5. Many years ago there was a boy named Humphrey Davy,* who was very fond of study. One day he was told of a dreadful explosion in a coal mine, which caused the death of

many men. 6. Young Davy made up his mind that he could and would, some day, put an end to these accidents which caused so much misery. He wanted to make a lamp that would be quite safe, even in the midst of fire-damp. He knew that he must learn a great deal before he could hope to succeed, so he at once set himself to learning the laws of heat.

7. After learning all he could from the books his kind friends lent him, he began to experiment for himself. He made use of several clever but simple tests, from which he learned much that he wished to know. After some time spent in this way he began to think of his miner's lamp.

8. He first put a piece of metal wire round a light, and found that the flame lost some of its heat; but he did not at once see how he could make use of this knowledge. But he soon ascertained that flame could not get through a thin metal pipe, and he made a lamp on this principle. But this lamp would go out and leave the miner in the dark if the fire-damp got into it, and so it was not quite perfect.

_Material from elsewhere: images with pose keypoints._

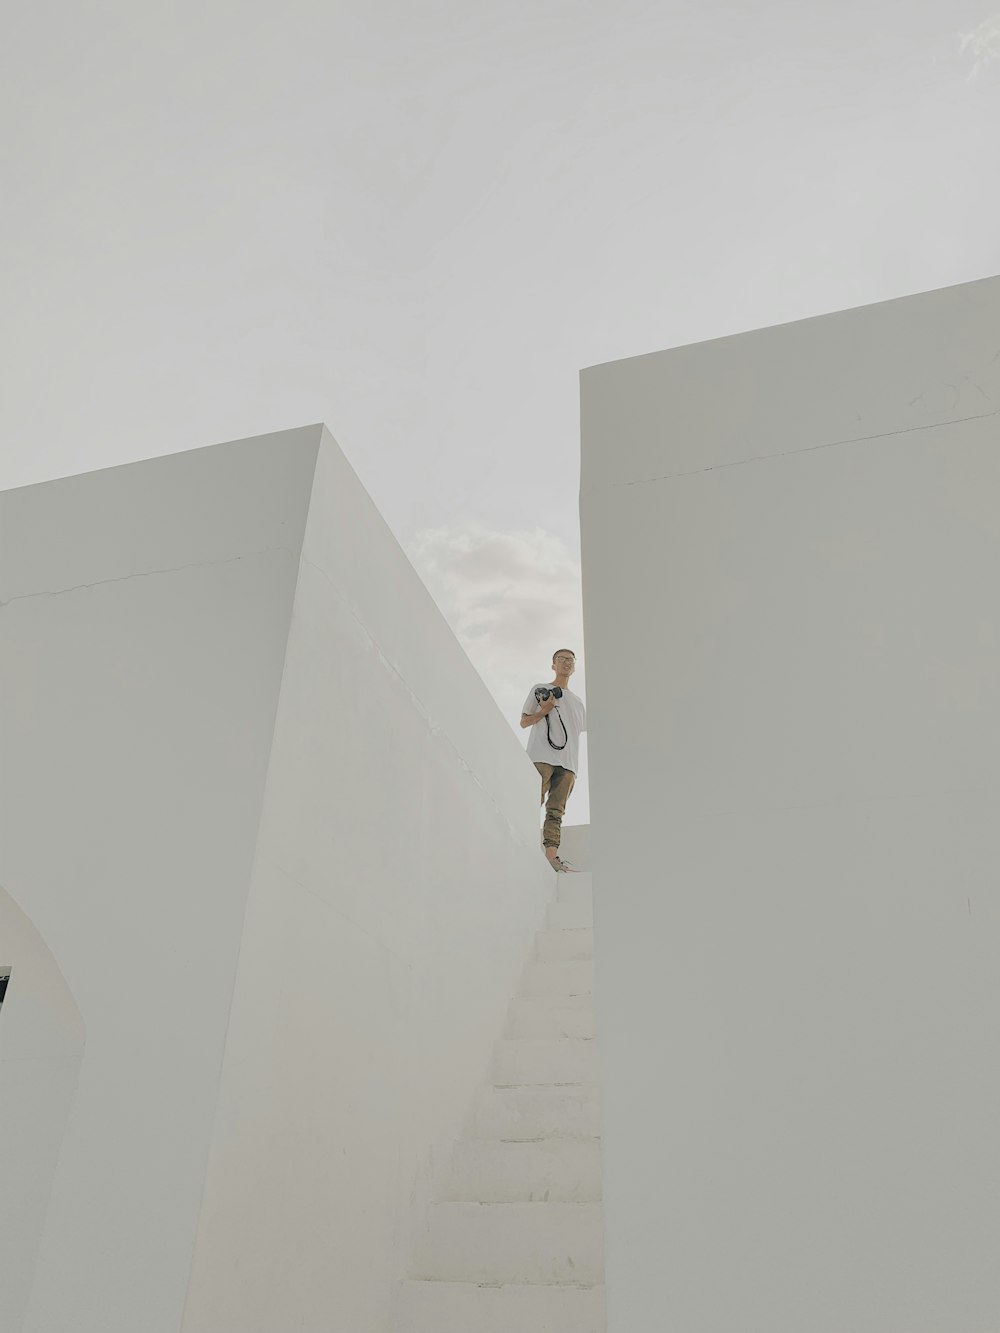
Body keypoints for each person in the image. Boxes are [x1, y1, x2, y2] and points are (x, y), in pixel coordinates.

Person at [520, 649, 587, 872]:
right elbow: (524, 722)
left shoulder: (578, 702)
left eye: (570, 660)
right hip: (542, 756)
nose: (566, 663)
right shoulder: (541, 690)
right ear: (553, 665)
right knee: (531, 801)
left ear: (574, 666)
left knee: (556, 811)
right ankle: (521, 844)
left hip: (568, 764)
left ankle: (551, 857)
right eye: (561, 659)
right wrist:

* Humphrey Davy was born Dec. 17, 1779, at Cornwall, England. He became distinguished for his chemical and philosophical researches, a work on which he published in 1800, when only twentyone years old. At twenty-two he was professor of chemistry in the Royal Institution, where his experiments, his novel ideas, and his eloquence in their advocacy, placed him at once in the front ranks of the scientists of the times. In 1820 he was president of the Royal Society. He died May 20, 1829.